Abstract
Background: Africa is in an orphan-care crisis. In Zimbabwe, where one-fourth of adults are HIVpositive and one-fifth of children are orphans, AIDS and economic decline are straining society's ability to care for orphans within their extended families. Lack of stable care is putting thousands of children at heightened risk of malnourishment, emotional underdevelopment, illiteracy, poverty,
sexual exploitation, and HIV infection, endangering the future health of the society they are expected to sustain.
Methods: To explore barriers and possible incentives to orphan care, a quantitative crosssectional survey in rural eastern Zimbabwe asked 371 adults caring for children, including 212 caring for double orphans, about their well-being, needs, resources, and perceptions and experiences of orphan care.

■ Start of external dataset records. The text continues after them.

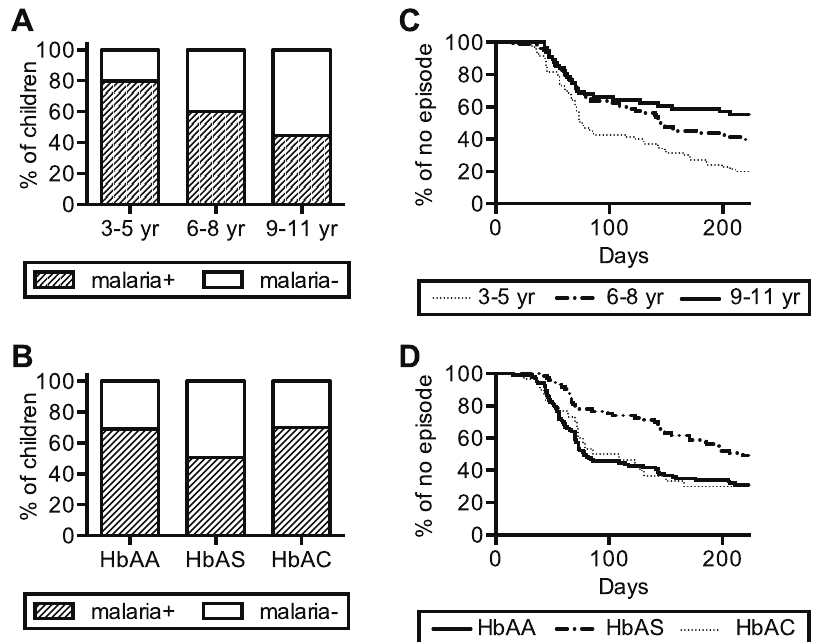
Figure 1. Increasing age and HbAS significantly protect Malian children against malaria. (A & B) The proportion of children who experienced at least one episode of malaria (malaria + ) in the 2009 transmission season is shown. The children are categorized by age (A) or Hb type (B). (C & D) Survival analyses of the time to first malaria episode. Kaplan-Meier plots are shown for children grouped by age (C) or Hb type (D). Increasing age and HbAS were significantly associated with reduced malaria risk as measured by whether or not malaria was experienced (Figure 1A, p , 0.0001; Figure 1B, p=0.0203; chi-squared tests), or time to first malaria episode (Figure 1C, p=0.0002; Figure 1D, p=0.0013; by log-rank tests). doi:10.1371/journal.pone.0060182.g001 PLOS ONE |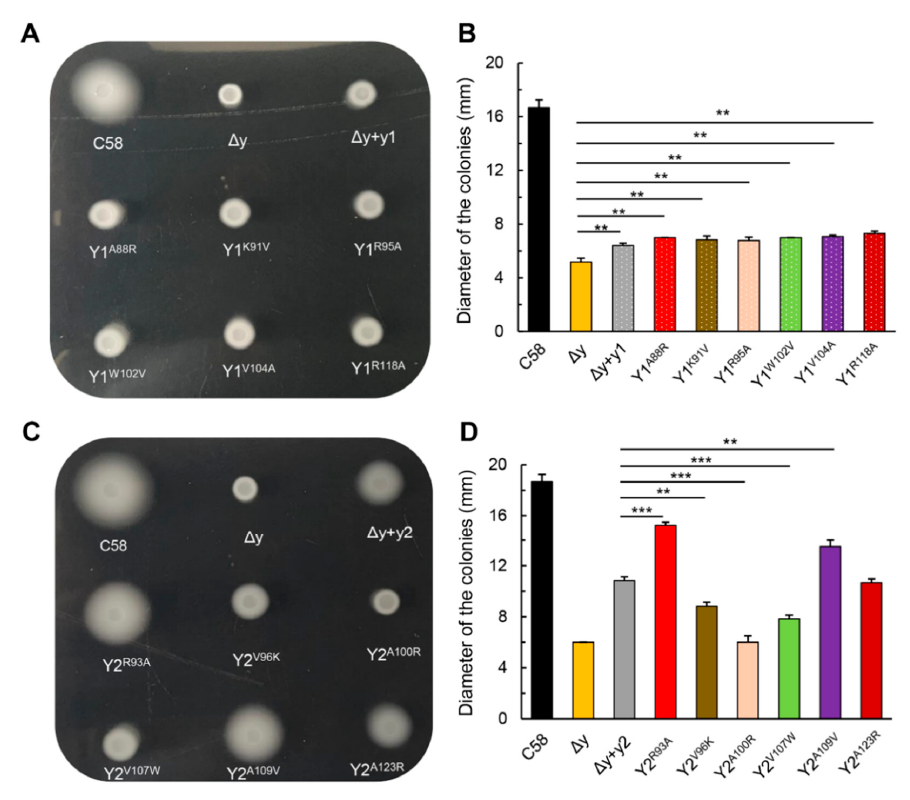
Figure 5. Effects of the single residue substitution of the key residues in the motor binding surface of CheY on the function of CheY in recovering the chemotactic migration of CheY-deficient mutant in the swim plate. Plasmids coding various CheY variants (or native CheYs) were respectively introduced into the cheY1 - cheY2 double-deletion mutant ( Δ y) to complement the function of CheY. Equal amounts of the cells from these A. fabrum strains were inoculated on the swim agar plate and grown for 40 h at 28 °C. ( A ) and ( C ): Typical colonies of these tested A. fabrum strains. ( B ) and ( D ): The diameters of these colonies were measured to assess the activities of these CheY variants in restoring the chemotactic response of A. fabrum to nutrients. Data show the means of three biological replicates with the standard deviations. The bars connected by “**” and “***” mark mean that they are different in a statistically significant manner at p < 0.01, and 0.001, respectively, via the unpaired Student’s t test. C58, A. fabrum wildtype C58 strain; ∆ y, cheY1 and cheY2 double-deletion mutant; ∆ y+y1, ∆ y mutant complemented with cheY1 gene; ∆ y+y2, ∆ y mutant complemented with cheY2 gene; Y1 A88R , Y1 K91V , Y1 R95A , Y1 W102V , Y1 V104A , and Y1 R118A represent ∆ y mutant expressing the corresponding single residue-substituted CheY1 variants respectively; Y2 R93A , Y2 V96K , Y2 A100R , Y2 V107W , Y2 A109V , and Y2 A123R represent ∆ y mutant expressing the corresponding single residue-substituted CheY2 variants respectively.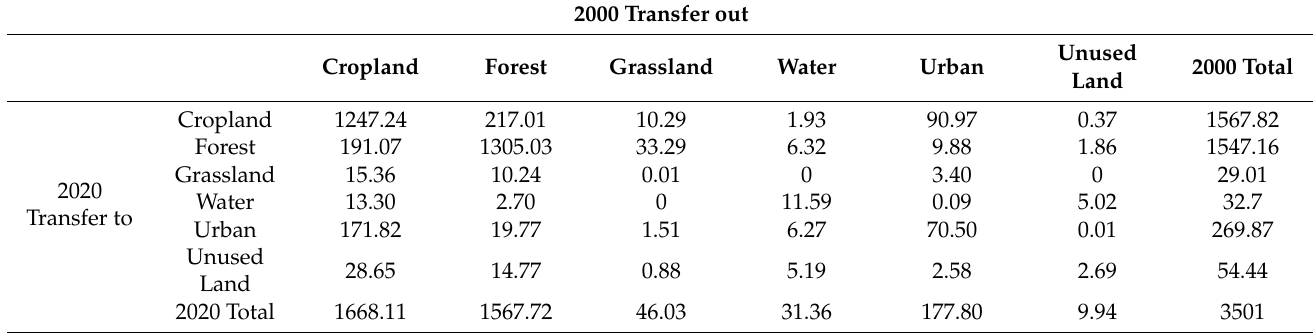
Table 9. Land Use Transfer Matrix 2000~2020 (km 2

Results: Survey responses indicate that: 1) foster caregivers are disproportionately female, older, poor, and without a spouse; 2) 98% of non-foster caregivers are willing to foster orphans, many from outside their kinship network; 3) poverty is the primary barrier to fostering; 4) financial, physical, and emotional stress levels are high among current and potential fosterers; 5) financial need may be greatest in single-orphan AIDS-impoverished households; and 6) struggling families
lack external support.
Conclusion: Incentives for sustainable orphan care should focus on financial assistance, starting with free schooling, and development of community mechanisms to identify and support children in need, to evaluate and strengthen families' capacity to provide orphan care, and to initiate and support placement outside the family when necessary.